▸ **Selected extract**
--------

Russia Mixing Its Own Dead Soldiers into Body Returns exchanges with Ukraine

Russia is secretly inserting the bodies of its own soldiers among the remains it returns to Ukraine during prisoner-of-war exchanges, Ukrainian President Volodymyr Zelensky said this week. The move, he claims, is part of a broader attempt by Moscow to conceal the true scale of Russian casualties in the war.
Ukrainian officials have identified numerous cases where bodies received in recent exchanges— those of fallen Ukrainian soldiers—were in fact Russian servicemen. Some had Russian documents or insignia still on them. Others were identified through forensic examination.
“In the process of returning our fallen heroes, we are finding Russian soldiers among the bodies,” Zelensky stated. “Sometimes even foreigners who fought for Russia. They’re being passed off as ours.”

--------

▸ **Data shown**
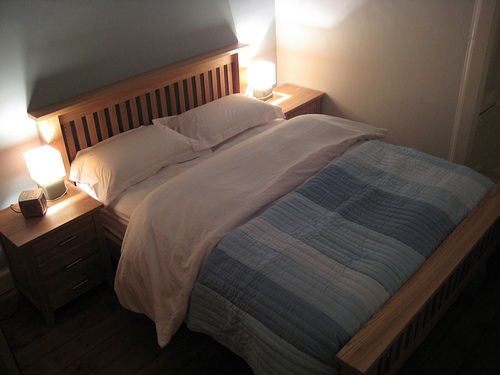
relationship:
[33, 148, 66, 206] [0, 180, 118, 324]
lamp on endtable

--------

▸ **What to work on**
• 1. In the article on body returns, besides Russian documents or insignia, how were some of the returned Russian servicemen identified?
• 2. Rewrite the article on body returns from "Russia Mixing Its" to "in the war.", putting "covertly" in place of "secretly".
• 3. Carry on the article about Russian soldiers' bodies in exchanges with Ukraine, starting after its final sentence.

▸ **The answers**
• 1. Through forensic examination.

• 2.
Russia Mixing Its Own Dead Soldiers into Body Returns exchanges with Ukraine

Russia is covertly inserting the bodies of its own soldiers among the remains it returns to Ukraine during prisoner-of-war exchanges, Ukrainian President Volodymyr Zelensky said this week. The move, he claims, is part of a broader attempt by Moscow to conceal the true scale of Russian casualties in the war.

• 3.
In one case, Ukraine reportedly received the body of an Israeli citizen who had been fighting on the Russian side. His remains were handed over alongside Ukrainians without any indication that he was a foreign combatant. According to Ukrainian officials, at least 20 such misidentified bodies were found in the most recent round of exchanges.
The issue arose during the implementation of a deal brokered in Istanbul, under which both countries agreed to return the bodies of 6,000 soldiers each. Ukraine has already repatriated more than 6,000 of its own dead in two phases—one in early June and another over June 16–17.
But Russia has acknowledged the return of only 78 of its soldiers’ remains. Ukrainian officials say the enormous discrepancy, combined with the presence of Russian bodies mixed into Ukrainian returns, points to a deliberate cover-up.
“They don’t want to take responsibility for their own losses,” Zelensky said. “They are literally hiding their dead inside ours.”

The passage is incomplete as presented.